## SOURCE DOCUMENT:

++++++++

A fourth friend arrives Elihu is his name. Elihu is tired of it all. In chapter 32, Elihu says, “I cannot control my anger any longer because Job is justifying himself and blaming God.” Elihu was also angry at Job’s three friends. … Elihu was the youngest and he finally began to speak, “God teaches human being through suffering and uses distress to open their eyes to God.” All along, Job had been saying, “Let me see you, God. I want to see you face to face.”   Elihu said, “God uses suffering and distress to finally open our eyes to God.”

Elihu finishes his speech and there is a pause. There is a long pause and then there is a whirlwind, and God speaks out of the whirlwind and says (chapter 38), “Who are you to question my wisdom, Job? With your ignorant and empty words. Stand up like a man like a man Job, and answer the questions that I ask you. Where were you, Job, when I made the world? Where were you when I created the days and the nights and laid the foundations of the earth? Where were you when I made the leviathan and sea monsters?  Where were you Job when I created all the world, you Job who think you know so much about me? Who are you to say that I am the cause of evil in your life? Who are you to blame me? Job, you know so little. Are you, Job, trying to tell me that I the Lord God am unjust? Are you saying that I am unfair because you have suffered in this world?”

++++++++

## DATASET RECORDS:
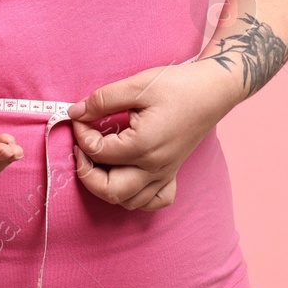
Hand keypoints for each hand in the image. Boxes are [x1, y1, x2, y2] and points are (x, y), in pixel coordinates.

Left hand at [67, 60, 238, 211]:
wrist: (212, 90)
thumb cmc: (178, 85)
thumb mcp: (137, 85)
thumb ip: (102, 100)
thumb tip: (75, 112)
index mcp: (143, 146)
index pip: (97, 151)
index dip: (80, 132)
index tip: (79, 116)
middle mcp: (154, 168)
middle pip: (108, 190)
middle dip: (86, 172)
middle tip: (81, 147)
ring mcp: (164, 174)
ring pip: (128, 201)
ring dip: (106, 186)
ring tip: (101, 160)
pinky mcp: (172, 173)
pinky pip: (153, 201)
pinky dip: (137, 197)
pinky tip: (128, 176)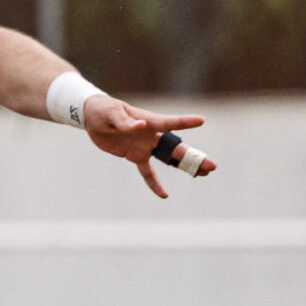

++++++++

## WHAT YOU SHOULD DO:
Carry the passage on Job forward, starting after its final sentence. The listing is separate material, unrelated to the passage on Job.

## WRITTEN RESPONSE:
Finally, Job falls to his knees and says in chapter 42, “Lord God, I know that you are all powerful. I am so very ignorant. I have talked about things I did not really understand.” This is the key line in the whole book, “In the past, I knew only what others have told me but now I have seen you with my own eyes and I am ashamed of what I have said and done.”  In his suffering, Job’s eyes were opened. Job falls to his knees in repentance.

The book of Job makes it clear suffering is not a result of sin. Then we move into the New Testament, and in the New Testament, you find that there is a fundamental difference towards suffering from vast majority of books of the Old Testament.  You hear the words, “God did not spare his Son from the cross, but God chose the way of the cross and the way of suffering in order to save the world.” If God did not spare his son, Jesus, from the cross, why should God protect you or me from the cross? God used suffering to save the world. It is part of the grand mystery  none of us understand.

The Apostle Paul wrote” “Suffering produces endurance and endurance produces character and character produces hope and hope will not disappoint us.” Paul invites us to learn the wisdom of the cross, the wisdom of the crucified Christ, the wisdom of the blues.

In the Old Testament and the background of the New Testament, when someone had leprosy, blindness or lameness, you avoided them because they were being punished by God. But in the life of Jesus, when somebody is suffering, you go to the place of suffering. Where people are being crucified the most, you go the most. Where you find the blues, there is God in the midst of those people.

Our primary symbol is the cross, the way of the cross saves. In an odd way the blues save  us because they move us to our knees to meet Jesus again.